**Your task**
From the top of the entries below through the line containing "if the resource", return every line exactly as written, please, and stop there.

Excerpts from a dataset
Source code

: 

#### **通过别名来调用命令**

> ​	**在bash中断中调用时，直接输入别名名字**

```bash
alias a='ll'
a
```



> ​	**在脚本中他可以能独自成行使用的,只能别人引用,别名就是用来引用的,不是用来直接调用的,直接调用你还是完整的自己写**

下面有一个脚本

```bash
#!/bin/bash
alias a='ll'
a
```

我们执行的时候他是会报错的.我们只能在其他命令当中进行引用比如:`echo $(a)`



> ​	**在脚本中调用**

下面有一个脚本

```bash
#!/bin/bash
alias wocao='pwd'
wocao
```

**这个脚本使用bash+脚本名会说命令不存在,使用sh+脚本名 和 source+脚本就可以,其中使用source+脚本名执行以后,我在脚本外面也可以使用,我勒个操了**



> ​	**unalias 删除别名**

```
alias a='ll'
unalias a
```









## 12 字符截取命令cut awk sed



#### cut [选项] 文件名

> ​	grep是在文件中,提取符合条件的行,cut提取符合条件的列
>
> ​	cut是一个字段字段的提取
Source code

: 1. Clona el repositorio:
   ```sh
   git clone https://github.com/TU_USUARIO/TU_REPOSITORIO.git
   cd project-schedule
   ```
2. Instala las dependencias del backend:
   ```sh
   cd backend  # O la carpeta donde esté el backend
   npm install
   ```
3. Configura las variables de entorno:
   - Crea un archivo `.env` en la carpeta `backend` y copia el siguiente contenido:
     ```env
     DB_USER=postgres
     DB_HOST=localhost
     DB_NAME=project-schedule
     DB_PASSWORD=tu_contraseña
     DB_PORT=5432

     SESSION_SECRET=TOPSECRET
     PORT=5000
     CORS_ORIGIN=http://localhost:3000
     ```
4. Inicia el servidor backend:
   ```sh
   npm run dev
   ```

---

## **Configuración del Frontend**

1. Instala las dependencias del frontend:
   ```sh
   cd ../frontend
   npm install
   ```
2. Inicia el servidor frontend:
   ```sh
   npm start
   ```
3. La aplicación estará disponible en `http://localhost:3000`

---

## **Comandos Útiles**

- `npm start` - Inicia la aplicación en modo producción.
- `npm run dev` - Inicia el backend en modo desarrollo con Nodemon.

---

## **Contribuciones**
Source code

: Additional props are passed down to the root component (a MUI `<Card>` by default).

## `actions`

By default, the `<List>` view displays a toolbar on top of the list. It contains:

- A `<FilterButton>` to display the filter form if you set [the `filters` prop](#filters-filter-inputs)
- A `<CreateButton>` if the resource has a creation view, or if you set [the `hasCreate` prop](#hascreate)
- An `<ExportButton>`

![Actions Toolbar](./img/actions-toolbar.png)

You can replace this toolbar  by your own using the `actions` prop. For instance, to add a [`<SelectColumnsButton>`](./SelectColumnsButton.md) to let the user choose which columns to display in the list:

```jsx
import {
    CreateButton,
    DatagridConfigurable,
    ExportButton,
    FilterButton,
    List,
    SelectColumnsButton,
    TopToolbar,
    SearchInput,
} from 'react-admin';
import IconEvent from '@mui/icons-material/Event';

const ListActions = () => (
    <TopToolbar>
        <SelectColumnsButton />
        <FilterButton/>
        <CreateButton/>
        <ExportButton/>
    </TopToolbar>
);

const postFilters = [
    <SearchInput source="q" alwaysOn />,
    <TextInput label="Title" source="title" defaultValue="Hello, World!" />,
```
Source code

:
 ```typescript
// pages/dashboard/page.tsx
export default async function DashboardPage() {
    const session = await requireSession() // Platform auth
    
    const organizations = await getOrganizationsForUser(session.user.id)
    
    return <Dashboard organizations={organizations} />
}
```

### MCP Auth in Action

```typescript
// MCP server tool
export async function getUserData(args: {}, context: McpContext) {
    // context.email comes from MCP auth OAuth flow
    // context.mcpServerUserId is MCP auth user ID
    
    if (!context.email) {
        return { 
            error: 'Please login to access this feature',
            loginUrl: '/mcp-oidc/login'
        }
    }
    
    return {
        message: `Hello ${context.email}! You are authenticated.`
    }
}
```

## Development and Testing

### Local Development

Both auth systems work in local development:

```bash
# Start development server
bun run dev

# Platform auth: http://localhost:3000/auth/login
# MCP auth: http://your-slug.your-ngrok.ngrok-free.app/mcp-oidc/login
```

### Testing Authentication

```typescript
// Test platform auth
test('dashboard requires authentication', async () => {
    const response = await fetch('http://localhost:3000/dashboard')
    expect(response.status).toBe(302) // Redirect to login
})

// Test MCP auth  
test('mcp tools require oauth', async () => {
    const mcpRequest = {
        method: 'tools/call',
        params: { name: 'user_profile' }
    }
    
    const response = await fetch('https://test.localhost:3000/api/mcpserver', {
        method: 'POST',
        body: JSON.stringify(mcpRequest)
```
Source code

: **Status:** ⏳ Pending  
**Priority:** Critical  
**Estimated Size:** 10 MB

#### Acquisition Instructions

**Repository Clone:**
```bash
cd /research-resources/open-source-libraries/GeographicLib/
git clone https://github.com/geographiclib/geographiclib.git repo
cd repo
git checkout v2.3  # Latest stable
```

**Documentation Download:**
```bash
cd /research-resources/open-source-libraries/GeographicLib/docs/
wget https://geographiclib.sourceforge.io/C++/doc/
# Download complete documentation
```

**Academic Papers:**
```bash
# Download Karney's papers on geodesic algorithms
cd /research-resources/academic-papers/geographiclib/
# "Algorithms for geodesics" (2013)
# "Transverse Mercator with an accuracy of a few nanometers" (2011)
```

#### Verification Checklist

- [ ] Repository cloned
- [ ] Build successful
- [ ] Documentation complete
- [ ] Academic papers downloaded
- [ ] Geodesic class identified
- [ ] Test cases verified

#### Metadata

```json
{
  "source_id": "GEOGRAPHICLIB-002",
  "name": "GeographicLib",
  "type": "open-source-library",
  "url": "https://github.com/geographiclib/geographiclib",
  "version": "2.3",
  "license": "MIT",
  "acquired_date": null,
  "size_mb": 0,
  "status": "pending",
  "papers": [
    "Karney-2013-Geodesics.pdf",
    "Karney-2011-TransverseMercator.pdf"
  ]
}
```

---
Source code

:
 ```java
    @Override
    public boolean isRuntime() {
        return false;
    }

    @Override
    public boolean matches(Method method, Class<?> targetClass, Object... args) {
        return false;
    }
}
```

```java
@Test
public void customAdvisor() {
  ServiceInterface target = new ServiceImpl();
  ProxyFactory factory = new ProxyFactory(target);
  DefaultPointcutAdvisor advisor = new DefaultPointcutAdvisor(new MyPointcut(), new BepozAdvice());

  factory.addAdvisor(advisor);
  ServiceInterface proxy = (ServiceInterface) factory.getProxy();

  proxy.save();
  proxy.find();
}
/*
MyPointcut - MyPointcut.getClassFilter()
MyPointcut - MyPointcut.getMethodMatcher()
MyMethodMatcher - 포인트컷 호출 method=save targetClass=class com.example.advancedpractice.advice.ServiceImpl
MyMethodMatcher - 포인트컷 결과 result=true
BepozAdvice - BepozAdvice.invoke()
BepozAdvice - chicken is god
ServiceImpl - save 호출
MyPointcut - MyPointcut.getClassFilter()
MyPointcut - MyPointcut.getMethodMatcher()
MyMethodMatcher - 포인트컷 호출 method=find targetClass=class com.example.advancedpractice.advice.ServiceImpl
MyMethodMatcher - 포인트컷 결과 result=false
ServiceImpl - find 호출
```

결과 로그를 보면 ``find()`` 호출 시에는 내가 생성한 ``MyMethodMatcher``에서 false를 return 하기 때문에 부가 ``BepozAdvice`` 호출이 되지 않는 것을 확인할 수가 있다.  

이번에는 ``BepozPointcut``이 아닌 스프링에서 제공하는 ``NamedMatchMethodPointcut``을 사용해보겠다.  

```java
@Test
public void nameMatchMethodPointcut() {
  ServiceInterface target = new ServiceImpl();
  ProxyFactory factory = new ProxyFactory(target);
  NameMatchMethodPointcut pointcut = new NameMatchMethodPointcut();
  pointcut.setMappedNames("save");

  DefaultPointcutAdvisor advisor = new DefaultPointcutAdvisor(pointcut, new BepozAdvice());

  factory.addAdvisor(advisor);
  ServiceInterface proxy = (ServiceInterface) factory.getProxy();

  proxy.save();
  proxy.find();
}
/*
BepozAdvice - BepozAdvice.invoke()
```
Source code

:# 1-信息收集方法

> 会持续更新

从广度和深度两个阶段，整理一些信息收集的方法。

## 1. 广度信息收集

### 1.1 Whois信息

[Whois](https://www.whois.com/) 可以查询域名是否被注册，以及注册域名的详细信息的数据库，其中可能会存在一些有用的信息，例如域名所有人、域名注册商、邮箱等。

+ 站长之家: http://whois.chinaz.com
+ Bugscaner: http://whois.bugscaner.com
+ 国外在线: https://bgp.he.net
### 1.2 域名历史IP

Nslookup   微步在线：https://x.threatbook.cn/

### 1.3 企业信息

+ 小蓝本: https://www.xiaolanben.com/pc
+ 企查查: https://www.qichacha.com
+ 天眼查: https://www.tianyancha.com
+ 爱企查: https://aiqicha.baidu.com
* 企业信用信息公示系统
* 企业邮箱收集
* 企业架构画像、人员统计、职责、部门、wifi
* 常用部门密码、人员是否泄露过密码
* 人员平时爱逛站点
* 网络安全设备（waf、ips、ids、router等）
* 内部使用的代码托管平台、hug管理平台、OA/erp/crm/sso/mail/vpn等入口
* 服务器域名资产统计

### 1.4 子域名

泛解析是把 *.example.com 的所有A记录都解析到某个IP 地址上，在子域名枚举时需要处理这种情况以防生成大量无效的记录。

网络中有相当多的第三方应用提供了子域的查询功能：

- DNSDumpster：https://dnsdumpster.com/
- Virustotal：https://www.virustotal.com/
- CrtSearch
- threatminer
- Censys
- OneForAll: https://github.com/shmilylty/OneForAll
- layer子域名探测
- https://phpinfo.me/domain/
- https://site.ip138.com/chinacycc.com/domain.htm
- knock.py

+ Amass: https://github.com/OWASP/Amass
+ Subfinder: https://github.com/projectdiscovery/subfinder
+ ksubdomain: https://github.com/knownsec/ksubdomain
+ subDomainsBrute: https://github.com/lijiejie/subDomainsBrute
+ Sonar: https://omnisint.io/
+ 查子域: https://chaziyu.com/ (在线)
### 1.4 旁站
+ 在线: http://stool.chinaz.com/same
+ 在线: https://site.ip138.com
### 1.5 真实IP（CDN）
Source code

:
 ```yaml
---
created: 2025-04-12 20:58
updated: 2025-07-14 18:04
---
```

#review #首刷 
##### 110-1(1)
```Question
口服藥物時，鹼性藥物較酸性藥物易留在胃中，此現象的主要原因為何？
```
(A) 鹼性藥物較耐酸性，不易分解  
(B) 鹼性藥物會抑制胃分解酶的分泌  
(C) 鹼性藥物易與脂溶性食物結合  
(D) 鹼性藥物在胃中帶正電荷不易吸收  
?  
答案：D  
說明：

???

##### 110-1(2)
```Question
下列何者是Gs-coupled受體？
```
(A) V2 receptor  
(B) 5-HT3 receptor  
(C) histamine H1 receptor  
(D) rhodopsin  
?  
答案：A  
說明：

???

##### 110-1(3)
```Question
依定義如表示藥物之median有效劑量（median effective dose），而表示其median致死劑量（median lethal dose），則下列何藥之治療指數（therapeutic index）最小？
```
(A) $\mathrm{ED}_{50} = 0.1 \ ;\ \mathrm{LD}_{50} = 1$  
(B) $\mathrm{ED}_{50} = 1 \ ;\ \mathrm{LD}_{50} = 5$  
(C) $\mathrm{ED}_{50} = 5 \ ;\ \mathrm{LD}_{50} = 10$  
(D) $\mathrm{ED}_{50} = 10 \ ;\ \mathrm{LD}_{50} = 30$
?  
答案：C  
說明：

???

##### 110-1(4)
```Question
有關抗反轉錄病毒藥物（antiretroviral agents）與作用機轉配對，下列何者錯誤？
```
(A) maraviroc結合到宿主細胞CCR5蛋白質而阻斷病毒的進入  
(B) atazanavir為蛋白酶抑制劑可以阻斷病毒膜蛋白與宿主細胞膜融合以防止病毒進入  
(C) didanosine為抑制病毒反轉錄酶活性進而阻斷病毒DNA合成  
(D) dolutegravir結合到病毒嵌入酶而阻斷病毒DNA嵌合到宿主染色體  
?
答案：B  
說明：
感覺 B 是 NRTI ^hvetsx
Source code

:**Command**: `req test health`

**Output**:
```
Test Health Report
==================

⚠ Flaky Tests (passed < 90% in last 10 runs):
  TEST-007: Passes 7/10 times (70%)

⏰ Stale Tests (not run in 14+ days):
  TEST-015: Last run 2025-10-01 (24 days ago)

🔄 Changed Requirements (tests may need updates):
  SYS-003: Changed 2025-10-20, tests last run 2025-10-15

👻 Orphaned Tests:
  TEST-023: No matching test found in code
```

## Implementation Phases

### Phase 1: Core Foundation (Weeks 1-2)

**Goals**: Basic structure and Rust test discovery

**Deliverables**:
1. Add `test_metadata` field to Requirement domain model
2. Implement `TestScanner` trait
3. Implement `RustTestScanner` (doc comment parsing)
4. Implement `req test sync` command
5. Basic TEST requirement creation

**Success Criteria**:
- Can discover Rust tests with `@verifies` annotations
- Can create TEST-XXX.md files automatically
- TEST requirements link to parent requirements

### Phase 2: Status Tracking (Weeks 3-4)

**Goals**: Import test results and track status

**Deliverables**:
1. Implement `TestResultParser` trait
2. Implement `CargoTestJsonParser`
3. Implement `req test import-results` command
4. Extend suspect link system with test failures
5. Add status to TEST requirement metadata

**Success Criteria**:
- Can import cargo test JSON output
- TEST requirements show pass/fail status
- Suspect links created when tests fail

**Output for this task**
Source code

: 

#### **通过别名来调用命令**

> ​	**在bash中断中调用时，直接输入别名名字**

```bash
alias a='ll'
a
```



> ​	**在脚本中他可以能独自成行使用的,只能别人引用,别名就是用来引用的,不是用来直接调用的,直接调用你还是完整的自己写**

下面有一个脚本

```bash
#!/bin/bash
alias a='ll'
a
```

我们执行的时候他是会报错的.我们只能在其他命令当中进行引用比如:`echo $(a)`



> ​	**在脚本中调用**

下面有一个脚本

```bash
#!/bin/bash
alias wocao='pwd'
wocao
```

**这个脚本使用bash+脚本名会说命令不存在,使用sh+脚本名 和 source+脚本就可以,其中使用source+脚本名执行以后,我在脚本外面也可以使用,我勒个操了**



> ​	**unalias 删除别名**

```
alias a='ll'
unalias a
```









## 12 字符截取命令cut awk sed



#### cut [选项] 文件名

> ​	grep是在文件中,提取符合条件的行,cut提取符合条件的列
>
> ​	cut是一个字段字段的提取
Source code

: 1. Clona el repositorio:
   ```sh
   git clone https://github.com/TU_USUARIO/TU_REPOSITORIO.git
   cd project-schedule
   ```
2. Instala las dependencias del backend:
   ```sh
   cd backend  # O la carpeta donde esté el backend
   npm install
   ```
3. Configura las variables de entorno:
   - Crea un archivo `.env` en la carpeta `backend` y copia el siguiente contenido:
     ```env
     DB_USER=postgres
     DB_HOST=localhost
     DB_NAME=project-schedule
     DB_PASSWORD=tu_contraseña
     DB_PORT=5432

     SESSION_SECRET=TOPSECRET
     PORT=5000
     CORS_ORIGIN=http://localhost:3000
     ```
4. Inicia el servidor backend:
   ```sh
   npm run dev
   ```

---

## **Configuración del Frontend**

1. Instala las dependencias del frontend:
   ```sh
   cd ../frontend
   npm install
   ```
2. Inicia el servidor frontend:
   ```sh
   npm start
   ```
3. La aplicación estará disponible en `http://localhost:3000`

---

## **Comandos Útiles**

- `npm start` - Inicia la aplicación en modo producción.
- `npm run dev` - Inicia el backend en modo desarrollo con Nodemon.

---

## **Contribuciones**
Source code

: Additional props are passed down to the root component (a MUI `<Card>` by default).

## `actions`

By default, the `<List>` view displays a toolbar on top of the list. It contains:

- A `<FilterButton>` to display the filter form if you set [the `filters` prop](#filters-filter-inputs)
- A `<CreateButton>` if the resource has a creation view, or if you set [the `hasCreate` prop](#hascreate)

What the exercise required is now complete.